SQL Common Errors

Common Misconceptions

How to read SQL Errors

Because Jupyter notebooks run Python natively, we need to import extra modules like sql, sqlalchemy, and duckdb in order to run SQL queries within our notebook. This results in slightly more complex error messages than normal Python. Refer to the image below if you need help identifying the most important parts (the red and blue text).

Sometimes, SQL errors may show up as a long string without any red highlight, for example:

(duckdb.duckdb.BinderException) Binder Error: Referenced column "some_column" not found in FROM clause! LINE 1: SELECT some_column ^ ...

Note that this is the same error as the one above – it’s just not formatted nicely. Try your best to parse it; you can even copy the error into a new cell and manually indent sentences if it helps with readability!

Comments in SQL

Unlike Python, which uses #... or triple quotes """...""" to indicate a comment, SQL comments take the following forms:

-- This is a single-line or in-line comment

/* 
  This is a 
  multi-line 
  comment 
*/

Because you are still coding within a Python notebook, the colors that Jupyter chooses for your SQL queries may not match up to what you expect; using #... will be green text like Python comments, but running the code will give you:

Parser Error: syntax error at or near...

Using -- or /* ... */ may not color-code the text correctly, but SQL will still read it as a comment!

Filtering with multiple conditions

When you are using more than one condition in filtering clauses like WHERE or HAVING, it’s important consider that the ordering of ORs and ANDs will affect your SQL output.

In SQL, the operator precedence typically evaluates AND operations before OR operations, and so incorrectly ordered conditions can lead to unexpected results. To ensure your conditions are evaluated in the intended order, use parentheses to group them explicitly.

For example, consider the following query condition:

WHERE A > 500 AND B > 200 OR C < 50

By default, is will be evaluated as

WHERE (A > 500 AND B > 200) OR C < 50

because AND has a higher precedence than OR. To evaluate it differently, add parentheses to specify the order of operations:

WHERE A > 500 AND (B > 200 OR C < 50)

Truncated Display Limit

Our Jupyter Notebooks are set to only display the first 10 rows of a table. Otherwise, your notebook would likely crash with the weight of displaying >1000 rows. You’ll likely see a

Truncated to displaylimit of 10

printed right below your SQL query if your table contains more than 10 rows.

Common Errors

NameError: name ‘[res_q#]’ is not defined

This occurs when you have an error in your SQL code, causing the cell after to fail. Because we’re working with Jupyter Notebooks, some SQL errors are not highlighted in red like Python errors usually are. Check the output under your %%sql cell to see if it ran smoothly. Any text below

Running query in 'duckdb:///data/{database_name}.db

is an error message that you can read to debug your code.
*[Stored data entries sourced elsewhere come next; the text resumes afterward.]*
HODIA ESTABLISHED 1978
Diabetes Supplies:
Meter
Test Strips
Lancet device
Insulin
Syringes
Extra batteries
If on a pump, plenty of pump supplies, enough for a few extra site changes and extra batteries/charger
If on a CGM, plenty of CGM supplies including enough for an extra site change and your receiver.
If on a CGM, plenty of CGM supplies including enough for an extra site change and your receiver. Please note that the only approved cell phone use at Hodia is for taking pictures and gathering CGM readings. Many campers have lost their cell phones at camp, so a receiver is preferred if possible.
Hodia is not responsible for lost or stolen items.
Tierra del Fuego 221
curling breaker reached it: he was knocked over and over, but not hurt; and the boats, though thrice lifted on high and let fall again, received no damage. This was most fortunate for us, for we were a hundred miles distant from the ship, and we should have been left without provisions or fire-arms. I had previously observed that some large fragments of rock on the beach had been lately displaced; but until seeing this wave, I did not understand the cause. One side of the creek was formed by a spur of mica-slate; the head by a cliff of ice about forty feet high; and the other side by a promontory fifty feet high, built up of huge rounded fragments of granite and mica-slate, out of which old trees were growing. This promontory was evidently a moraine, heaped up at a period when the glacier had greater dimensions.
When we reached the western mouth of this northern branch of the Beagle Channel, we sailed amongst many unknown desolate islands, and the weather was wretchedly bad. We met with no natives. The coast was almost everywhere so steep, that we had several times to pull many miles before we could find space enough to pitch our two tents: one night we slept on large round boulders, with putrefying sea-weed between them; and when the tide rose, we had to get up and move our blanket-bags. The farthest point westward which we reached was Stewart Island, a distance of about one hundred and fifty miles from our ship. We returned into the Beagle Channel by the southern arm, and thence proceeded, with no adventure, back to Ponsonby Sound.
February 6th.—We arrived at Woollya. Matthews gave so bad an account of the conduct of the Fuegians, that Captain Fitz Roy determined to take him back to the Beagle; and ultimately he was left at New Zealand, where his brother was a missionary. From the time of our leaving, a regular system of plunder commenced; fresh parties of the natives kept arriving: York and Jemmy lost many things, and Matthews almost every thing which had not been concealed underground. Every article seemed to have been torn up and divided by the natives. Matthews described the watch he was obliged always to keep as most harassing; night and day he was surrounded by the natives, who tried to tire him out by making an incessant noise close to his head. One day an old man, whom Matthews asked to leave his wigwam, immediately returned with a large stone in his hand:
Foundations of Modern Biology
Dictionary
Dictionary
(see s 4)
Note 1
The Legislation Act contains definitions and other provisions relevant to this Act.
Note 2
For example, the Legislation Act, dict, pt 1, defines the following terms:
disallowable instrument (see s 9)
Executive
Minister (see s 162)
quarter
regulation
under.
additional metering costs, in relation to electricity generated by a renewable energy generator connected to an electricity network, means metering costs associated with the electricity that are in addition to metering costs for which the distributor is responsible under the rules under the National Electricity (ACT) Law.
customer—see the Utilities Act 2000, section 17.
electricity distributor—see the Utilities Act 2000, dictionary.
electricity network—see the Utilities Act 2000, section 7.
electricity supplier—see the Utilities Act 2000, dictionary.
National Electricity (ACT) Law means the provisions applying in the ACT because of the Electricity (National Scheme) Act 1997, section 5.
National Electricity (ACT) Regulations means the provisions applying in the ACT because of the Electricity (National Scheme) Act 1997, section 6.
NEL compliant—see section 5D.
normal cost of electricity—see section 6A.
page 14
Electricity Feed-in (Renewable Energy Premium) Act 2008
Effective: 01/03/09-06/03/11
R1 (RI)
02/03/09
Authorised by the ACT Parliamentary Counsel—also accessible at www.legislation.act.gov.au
Note that this error could be formatted as one long string without any indents or newlines, so it may be harder than typical Python errors to parse.

Referenced column "{some_string}" not found

There are 2 potential causes for this error:

  1. The column you’re looking for does not exist in the table. Make sure that the column names are spelled and capatalized exactly as shown in the assignment. If you are trying to reference a column that is not in the current table, consider using JOIN to be able to access these columns. You can reference the SQL II course notes for a refresher on how to use the JOIN clause.
  2. You used double quotes "" around some_string instead of single quotes ''. Unlike Python, SQL differentiates double and single quotes: double quotes indicate something that exists within the database, like tables and column names; single quotes indicate strings.

Cannot compare values of type __ and type __

This error often occurs when a string-type column (ie. CHAR or VARCHAR) is compared with a numeric-type column (ie. INT, BIGINT, FLOAT, REAL). If you’re interested in learning more about SQL datatypes, check out this link!

To debug, start by checking the type of the column(s) you’re working with; you can either scroll up to the cell (or make a new cell) with the code:

%%sql
SELECT * FROM sqlite_master WHERE type='table';

which outputs the schema for each table. If we’re working with the IMDB database, we get the following output:

We can see that the table Title contains the columns

  • tconst of type BIGINT
  • titleType of type VARCHAR
  • primaryTitle of type VARCHAR
  • and so on…

It’s a good idea to double check the types of the columns involved by looking at the schema before performing numerical comparisons and when deciding whether to CAST a particular column.

My query runs but I’m not passing the tests

For a lot of questions in the homework, we limit our focus to movie titles. Double check that you are filtering your results appropriately. More generally, if you find your queries aren’t erroring, but are failing the tests due to some logical error, a good starting point is always reading the question again and making a checklist of all the conditions you need to implement.